Handling Missing Data in ML Datasets
Missing data is one of the most common challenges in any machine learning or data analysis project. If not handled properly, missing values can lead to incorrect insights, biased models, and poor predictions.
In this blog post, you’ll learn why data can be missing, how to detect missing values, and common strategies to handle them effectively using Python.
Why Does Data Go Missing?
Data can be incomplete for several reasons:
- Human error during data entry
- Sensor failure or data collection issues
- Data corruption or loss in storage
- Intentional omission, e.g., respondents choosing not to answer survey questions
Understanding why data is missing helps decide the best way to handle it.
Types of Missing Data
- Missing Completely at Random (MCAR)
The missing values have no relationship with any variable in the dataset. - Missing at Random (MAR)
The missingness depends on other observed variables. - Missing Not at Random (MNAR)
The missingness is related to the value itself (e.g., high income not reported).
Detecting Missing Values in Python
You can use Pandas to quickly spot missing values.
import pandas as pd
df = pd.read_csv('data.csv')
# Check for missing values
print(df.isnull().sum())
Example output:
Age 3
Salary 2
Gender 0
Common Strategies for Handling Missing Data
1. Removing Data
- Drop Rows with Missing Values
df_cleaned = df.dropna()
- Drop Columns with Too Many Missing Values
df_cleaned = df.dropna(axis=1)
Use this only when you have sufficient data left after removal.
2. Imputation (Filling in Missing Values)
- Fill with Mean or Median (Numerical Columns)
df['Age'].fillna(df['Age'].mean(), inplace=True)
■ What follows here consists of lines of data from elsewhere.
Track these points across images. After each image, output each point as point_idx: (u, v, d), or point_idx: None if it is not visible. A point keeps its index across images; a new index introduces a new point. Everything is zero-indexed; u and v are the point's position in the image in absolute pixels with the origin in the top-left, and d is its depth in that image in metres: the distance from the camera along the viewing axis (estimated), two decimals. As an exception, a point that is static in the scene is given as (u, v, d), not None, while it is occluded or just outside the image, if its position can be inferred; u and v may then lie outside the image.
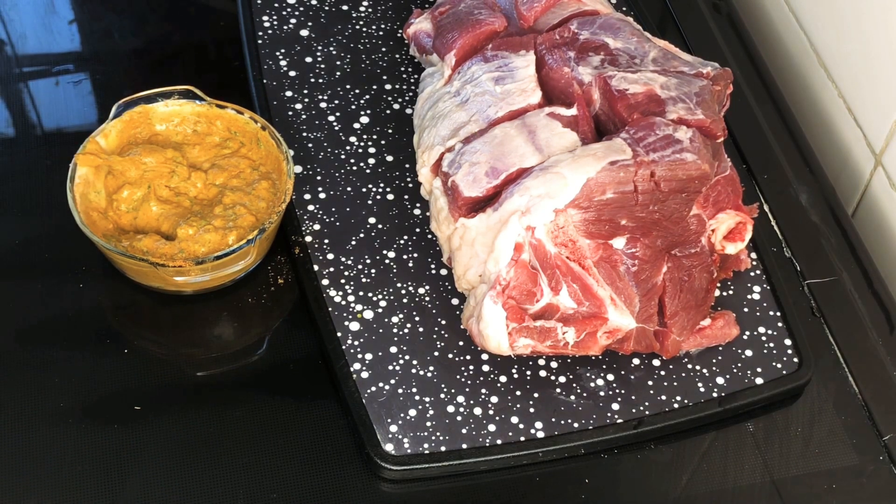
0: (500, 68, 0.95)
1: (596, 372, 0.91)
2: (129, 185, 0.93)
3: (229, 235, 0.90)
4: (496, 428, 0.88)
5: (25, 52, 1.08)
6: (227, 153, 0.95)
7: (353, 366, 0.89)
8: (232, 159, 0.95)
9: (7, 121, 1.03)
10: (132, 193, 0.92)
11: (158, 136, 0.96)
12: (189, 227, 0.90)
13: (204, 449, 0.86)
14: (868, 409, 0.92)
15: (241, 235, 0.90)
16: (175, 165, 0.93)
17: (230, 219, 0.91)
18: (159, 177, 0.93)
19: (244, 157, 0.95)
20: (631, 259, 0.89)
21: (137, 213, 0.92)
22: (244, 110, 0.96)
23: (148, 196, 0.92)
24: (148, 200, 0.92)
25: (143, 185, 0.93)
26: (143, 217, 0.92)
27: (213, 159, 0.95)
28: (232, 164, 0.95)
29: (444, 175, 0.91)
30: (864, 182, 1.08)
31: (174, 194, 0.93)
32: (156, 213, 0.92)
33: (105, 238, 0.90)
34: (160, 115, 0.96)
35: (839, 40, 1.09)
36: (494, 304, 0.87)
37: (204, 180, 0.94)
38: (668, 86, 0.91)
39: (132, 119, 0.95)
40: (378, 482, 0.86)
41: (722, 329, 0.93)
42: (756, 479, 0.88)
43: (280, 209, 0.91)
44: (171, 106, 0.96)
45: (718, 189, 0.91)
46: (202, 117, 0.96)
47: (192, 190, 0.93)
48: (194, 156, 0.95)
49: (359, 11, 1.10)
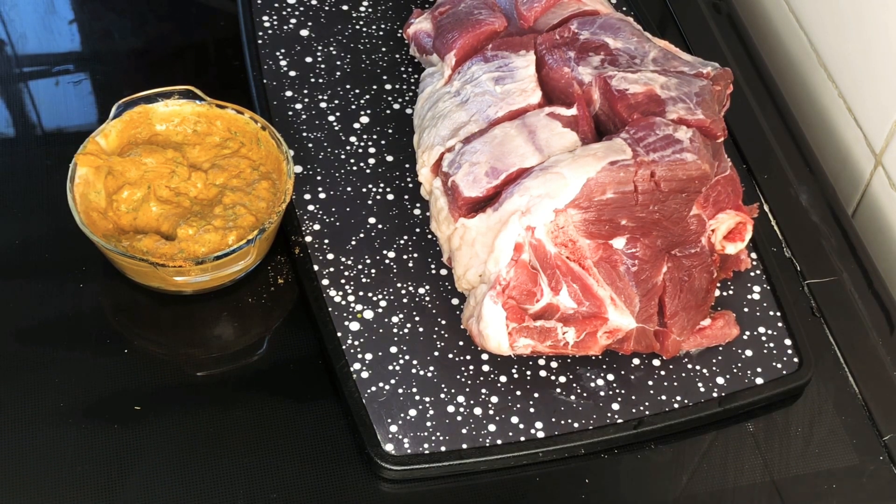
0: (500, 68, 0.95)
1: (596, 372, 0.91)
2: (129, 185, 0.92)
3: (229, 235, 0.90)
4: (496, 428, 0.88)
5: (25, 52, 1.08)
6: (227, 153, 0.95)
7: (353, 366, 0.89)
8: (232, 159, 0.95)
9: (7, 121, 1.03)
10: (132, 194, 0.92)
11: (158, 136, 0.96)
12: (189, 227, 0.90)
13: (204, 449, 0.86)
14: (868, 409, 0.92)
15: (241, 235, 0.90)
16: (175, 166, 0.93)
17: (230, 219, 0.91)
18: (159, 177, 0.93)
19: (244, 157, 0.95)
20: (631, 259, 0.89)
21: (137, 214, 0.92)
22: (244, 110, 0.96)
23: (148, 196, 0.92)
24: (148, 201, 0.92)
25: (143, 186, 0.93)
26: (143, 217, 0.92)
27: (213, 159, 0.95)
28: (232, 164, 0.94)
29: (444, 175, 0.91)
30: (864, 182, 1.08)
31: (174, 194, 0.93)
32: (156, 214, 0.92)
33: (105, 238, 0.90)
34: (160, 115, 0.96)
35: (839, 40, 1.09)
36: (494, 304, 0.87)
37: (204, 180, 0.93)
38: (668, 86, 0.91)
39: (132, 119, 0.95)
40: (378, 482, 0.86)
41: (722, 329, 0.93)
42: (756, 479, 0.88)
43: (280, 209, 0.91)
44: (171, 106, 0.96)
45: (718, 189, 0.91)
46: (202, 117, 0.96)
47: (193, 190, 0.93)
48: (194, 156, 0.95)
49: (359, 11, 1.10)
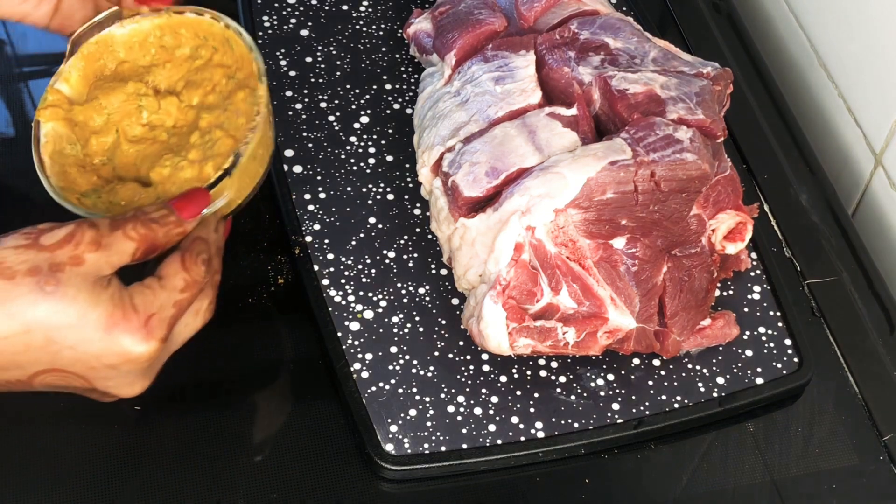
0: (501, 68, 0.95)
1: (596, 372, 0.91)
2: (94, 134, 0.85)
3: (206, 167, 0.82)
4: (496, 428, 0.88)
5: (25, 52, 1.08)
6: (200, 65, 0.87)
7: (353, 366, 0.89)
8: (206, 72, 0.86)
9: (7, 121, 1.03)
10: (101, 144, 0.85)
11: (125, 63, 0.87)
12: (162, 167, 0.82)
13: (204, 449, 0.86)
14: (868, 409, 0.92)
15: (218, 164, 0.81)
16: (140, 99, 0.85)
17: (207, 147, 0.82)
18: (126, 116, 0.85)
19: (219, 66, 0.87)
20: (631, 259, 0.89)
21: (114, 162, 0.84)
22: (203, 10, 0.87)
23: (118, 141, 0.85)
24: (119, 146, 0.84)
25: (110, 131, 0.85)
26: (121, 163, 0.84)
27: (187, 75, 0.87)
28: (206, 78, 0.86)
29: (444, 175, 0.91)
30: (864, 182, 1.08)
31: (149, 129, 0.85)
32: (132, 157, 0.84)
33: (84, 196, 0.82)
34: (120, 41, 0.87)
35: (839, 40, 1.09)
36: (494, 304, 0.87)
37: (178, 105, 0.85)
38: (668, 86, 0.91)
39: (91, 53, 0.86)
40: (378, 482, 0.86)
41: (722, 329, 0.93)
42: (756, 479, 0.88)
43: (254, 124, 0.82)
44: (127, 26, 0.87)
45: (718, 189, 0.91)
46: (165, 29, 0.87)
47: (168, 119, 0.85)
48: (166, 77, 0.87)
49: (359, 11, 1.10)
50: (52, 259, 0.73)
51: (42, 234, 0.74)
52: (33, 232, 0.75)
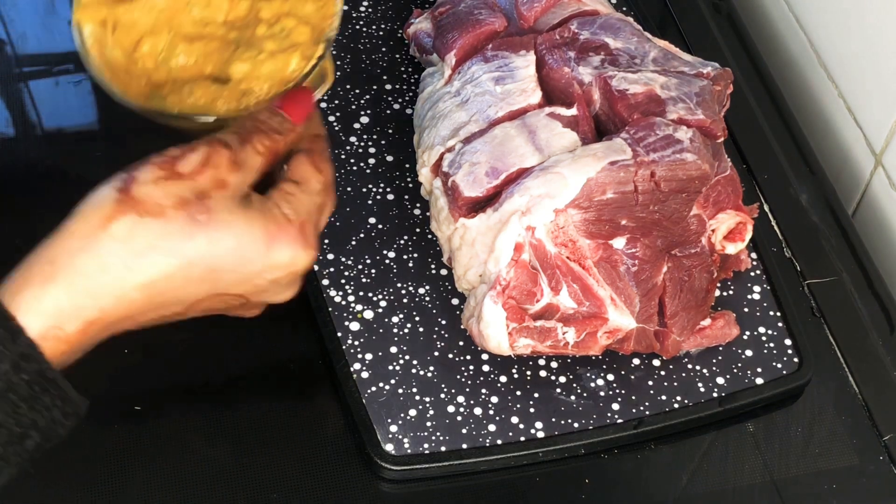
0: (501, 68, 0.95)
1: (596, 372, 0.91)
2: (145, 36, 0.78)
3: (292, 57, 0.77)
4: (496, 428, 0.88)
5: (25, 52, 1.08)
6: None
7: (353, 366, 0.89)
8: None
9: (7, 121, 1.03)
10: (154, 45, 0.78)
11: None
12: (241, 62, 0.77)
13: (204, 449, 0.86)
14: (868, 409, 0.92)
15: (306, 53, 0.76)
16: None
17: (282, 38, 0.77)
18: (177, 13, 0.78)
19: None
20: (631, 259, 0.89)
21: (170, 64, 0.78)
22: None
23: (174, 41, 0.78)
24: (175, 46, 0.78)
25: (163, 31, 0.78)
26: (178, 65, 0.78)
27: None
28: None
29: (444, 175, 0.91)
30: (864, 182, 1.08)
31: (202, 26, 0.79)
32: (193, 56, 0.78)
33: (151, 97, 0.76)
34: None
35: (839, 40, 1.09)
36: (494, 305, 0.87)
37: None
38: (668, 86, 0.91)
39: None
40: (378, 482, 0.86)
41: (722, 329, 0.93)
42: (756, 479, 0.88)
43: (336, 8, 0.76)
44: None
45: (718, 189, 0.91)
46: None
47: (220, 14, 0.79)
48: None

- Fill with Mode (Categorical Columns)
df['Gender'].fillna(df['Gender'].mode()[0], inplace=True)
- Forward Fill
Fills missing value with previous value in the column:
df.fillna(method='ffill', inplace=True)
- Backward Fill
Fills using the next value:
df.fillna(method='bfill', inplace=True)
3. Predictive Imputation
Advanced techniques involve predicting missing values using machine learning models, such as k-NN or regression:
- Use scikit-learn’s
KNNImputer
:
from sklearn.impute import KNNImputer
imputer = KNNImputer(n_neighbors=3)
df_imputed = pd.DataFrame(imputer.fit_transform(df), columns=df.columns)
4. Using Flags for Missingness
Sometimes, it helps to mark missing values as a separate category or add an indicator column:
df['Age_missing'] = df['Age'].isnull()
This can be useful in models that can interpret missingness as information.
Best Practices
✅ Always explore why data is missing before deciding on a strategy.
✅ Avoid dropping rows if it leads to losing too much data.
✅ Impute numerical and categorical columns differently.
✅ Be consistent in handling missing values during training and prediction.
✅ Document your choices for reproducibility.
Conclusion
Handling missing data properly is essential for building robust machine learning models. Whether you remove, impute, or flag missing values, the key is to make thoughtful decisions based on the nature of your data and the problem you are solving.